▶ [MATERIAL FOR THIS EXERCISE]:
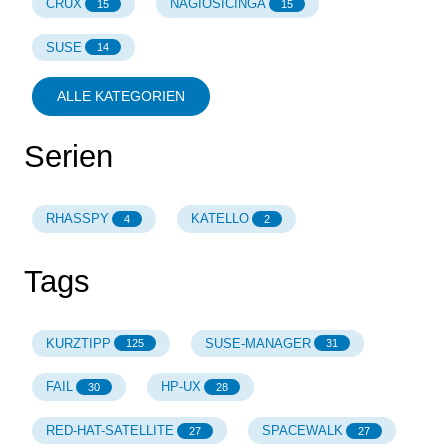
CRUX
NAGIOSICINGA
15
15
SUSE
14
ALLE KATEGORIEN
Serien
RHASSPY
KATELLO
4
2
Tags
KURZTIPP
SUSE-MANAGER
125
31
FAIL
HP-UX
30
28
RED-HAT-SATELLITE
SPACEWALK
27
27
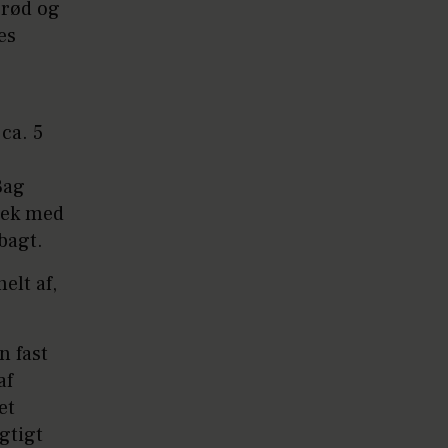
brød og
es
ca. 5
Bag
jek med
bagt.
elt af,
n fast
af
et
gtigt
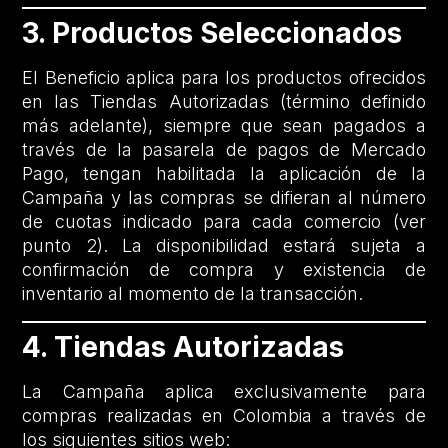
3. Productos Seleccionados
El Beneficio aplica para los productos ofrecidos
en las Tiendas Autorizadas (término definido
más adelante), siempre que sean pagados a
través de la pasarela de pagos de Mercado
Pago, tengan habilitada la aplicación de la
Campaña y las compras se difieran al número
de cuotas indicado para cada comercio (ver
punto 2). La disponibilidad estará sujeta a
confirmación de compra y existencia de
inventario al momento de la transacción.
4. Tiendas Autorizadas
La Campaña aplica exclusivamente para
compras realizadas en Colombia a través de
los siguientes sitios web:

...

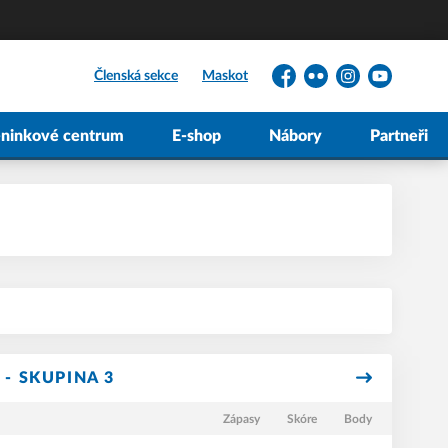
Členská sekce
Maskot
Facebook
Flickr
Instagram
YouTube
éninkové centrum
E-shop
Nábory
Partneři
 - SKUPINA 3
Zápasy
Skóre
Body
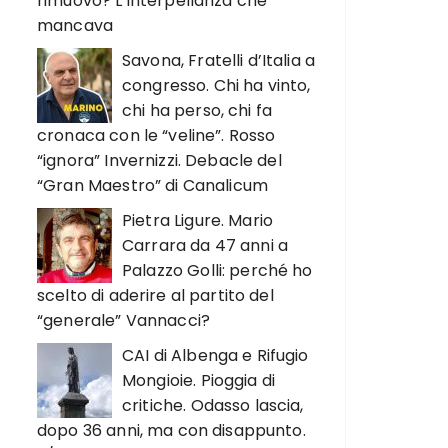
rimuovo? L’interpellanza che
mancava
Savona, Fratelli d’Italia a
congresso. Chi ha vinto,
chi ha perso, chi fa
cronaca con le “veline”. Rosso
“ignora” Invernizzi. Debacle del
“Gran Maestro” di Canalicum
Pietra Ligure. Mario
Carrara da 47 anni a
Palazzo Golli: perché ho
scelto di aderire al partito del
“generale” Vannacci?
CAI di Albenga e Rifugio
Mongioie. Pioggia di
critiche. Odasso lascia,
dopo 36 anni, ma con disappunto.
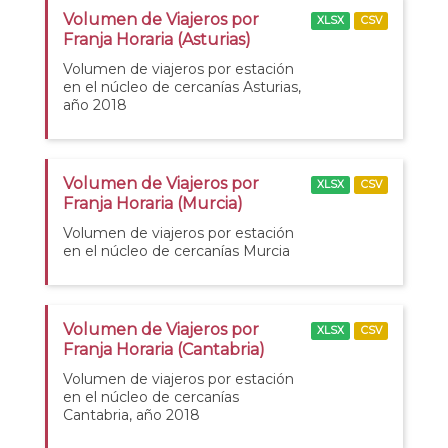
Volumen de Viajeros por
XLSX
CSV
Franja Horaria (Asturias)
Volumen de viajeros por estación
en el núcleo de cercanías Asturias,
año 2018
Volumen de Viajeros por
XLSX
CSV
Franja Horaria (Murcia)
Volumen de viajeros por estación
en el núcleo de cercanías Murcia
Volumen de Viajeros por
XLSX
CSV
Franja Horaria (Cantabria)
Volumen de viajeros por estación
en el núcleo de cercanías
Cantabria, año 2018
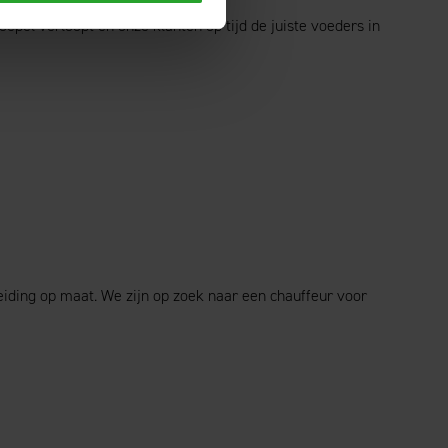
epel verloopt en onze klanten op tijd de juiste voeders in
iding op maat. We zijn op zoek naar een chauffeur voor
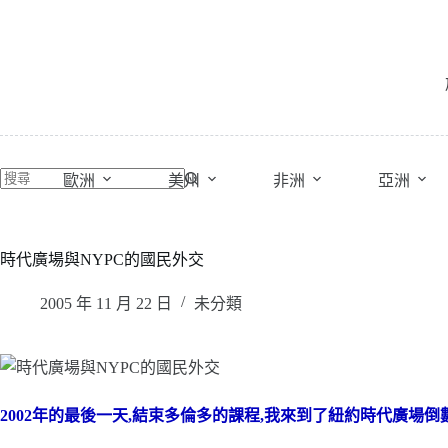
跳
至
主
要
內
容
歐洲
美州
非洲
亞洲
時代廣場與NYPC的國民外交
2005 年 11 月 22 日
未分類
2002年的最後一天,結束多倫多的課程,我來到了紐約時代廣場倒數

* * *

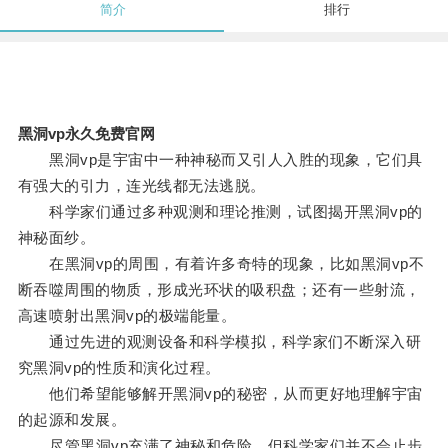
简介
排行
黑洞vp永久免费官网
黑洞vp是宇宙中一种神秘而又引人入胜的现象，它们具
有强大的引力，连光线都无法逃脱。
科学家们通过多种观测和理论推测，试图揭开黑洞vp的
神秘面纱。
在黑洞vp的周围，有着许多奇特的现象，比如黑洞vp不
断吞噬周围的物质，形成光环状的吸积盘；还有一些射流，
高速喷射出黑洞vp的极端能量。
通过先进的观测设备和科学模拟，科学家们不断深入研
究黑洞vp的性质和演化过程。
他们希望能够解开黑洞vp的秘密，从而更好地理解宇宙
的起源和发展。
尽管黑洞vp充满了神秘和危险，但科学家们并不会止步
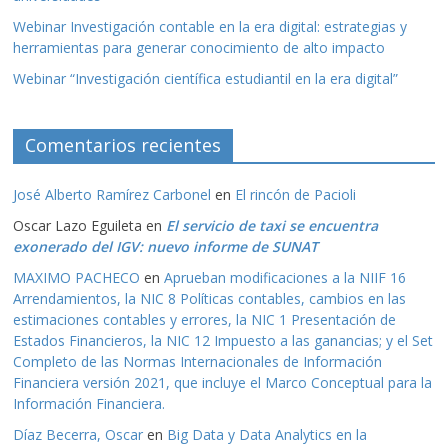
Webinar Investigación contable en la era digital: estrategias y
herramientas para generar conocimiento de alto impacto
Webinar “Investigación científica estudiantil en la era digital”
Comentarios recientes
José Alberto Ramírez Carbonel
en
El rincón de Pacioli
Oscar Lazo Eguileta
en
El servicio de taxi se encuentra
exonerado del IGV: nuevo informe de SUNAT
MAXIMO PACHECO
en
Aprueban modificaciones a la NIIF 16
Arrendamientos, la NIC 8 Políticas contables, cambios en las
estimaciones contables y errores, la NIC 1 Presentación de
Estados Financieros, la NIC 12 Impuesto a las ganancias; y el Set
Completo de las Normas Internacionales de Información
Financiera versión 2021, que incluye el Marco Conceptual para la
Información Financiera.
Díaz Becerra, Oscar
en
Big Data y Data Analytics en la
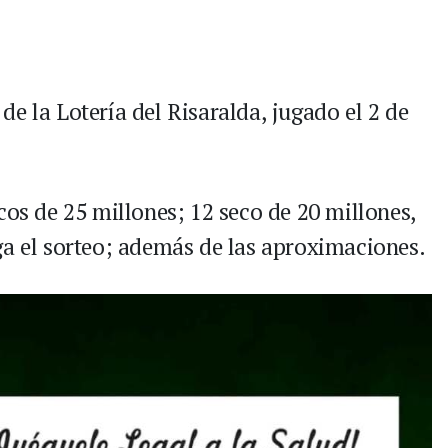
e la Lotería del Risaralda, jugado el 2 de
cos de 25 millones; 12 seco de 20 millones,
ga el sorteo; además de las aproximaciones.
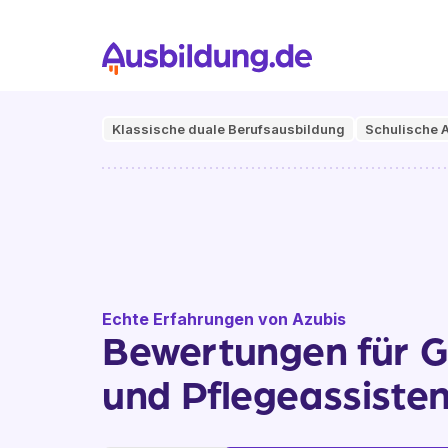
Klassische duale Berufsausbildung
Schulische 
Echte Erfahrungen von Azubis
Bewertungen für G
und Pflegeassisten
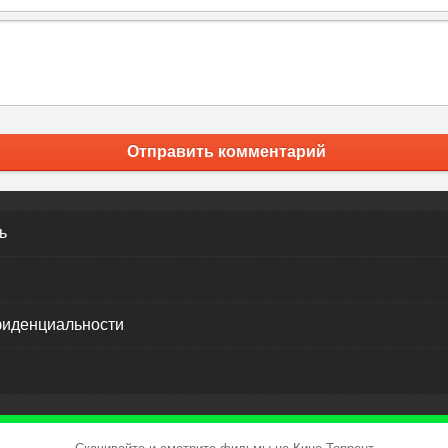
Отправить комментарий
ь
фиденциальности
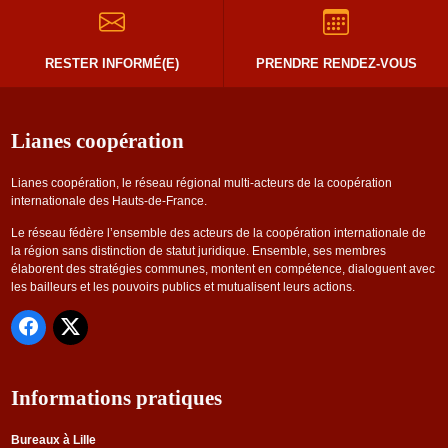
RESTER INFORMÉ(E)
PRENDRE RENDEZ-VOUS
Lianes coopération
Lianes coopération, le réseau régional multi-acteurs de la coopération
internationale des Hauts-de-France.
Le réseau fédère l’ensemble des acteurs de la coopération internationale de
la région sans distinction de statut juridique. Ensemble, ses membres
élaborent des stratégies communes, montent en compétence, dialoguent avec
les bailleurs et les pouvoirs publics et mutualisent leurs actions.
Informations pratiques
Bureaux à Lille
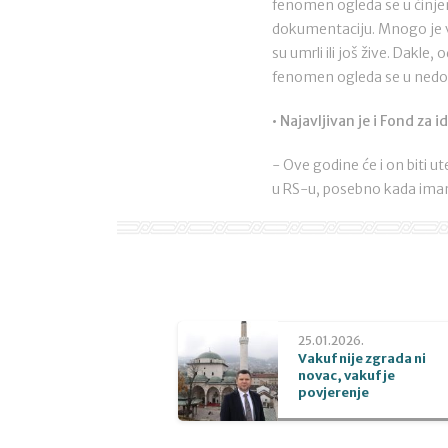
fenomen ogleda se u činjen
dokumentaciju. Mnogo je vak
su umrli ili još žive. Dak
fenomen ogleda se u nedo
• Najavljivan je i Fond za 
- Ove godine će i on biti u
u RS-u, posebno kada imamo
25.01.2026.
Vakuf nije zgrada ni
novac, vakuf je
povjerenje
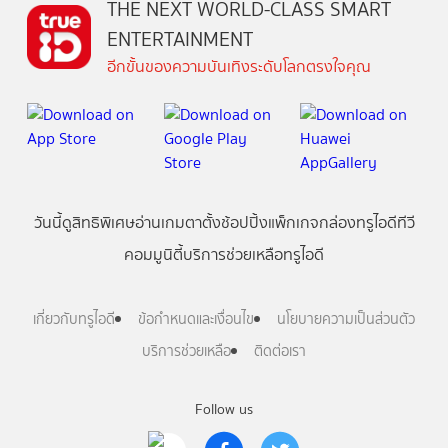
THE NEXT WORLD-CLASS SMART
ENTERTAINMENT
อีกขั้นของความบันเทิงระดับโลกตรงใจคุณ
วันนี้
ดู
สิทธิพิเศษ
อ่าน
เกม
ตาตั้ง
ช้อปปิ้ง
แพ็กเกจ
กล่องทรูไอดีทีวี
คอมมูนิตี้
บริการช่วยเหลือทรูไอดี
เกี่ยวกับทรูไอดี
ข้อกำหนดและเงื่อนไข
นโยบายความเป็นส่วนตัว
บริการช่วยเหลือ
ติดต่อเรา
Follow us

▶ [YOUR GOAL]: Throughout the material above, find every line holding "Webinar" and copy it.

▶ [OUTPUT FOR THIS EXERCISE]:
Webinar Investigación contable en la era digital: estrategias y
Webinar “Investigación científica estudiantil en la era digital”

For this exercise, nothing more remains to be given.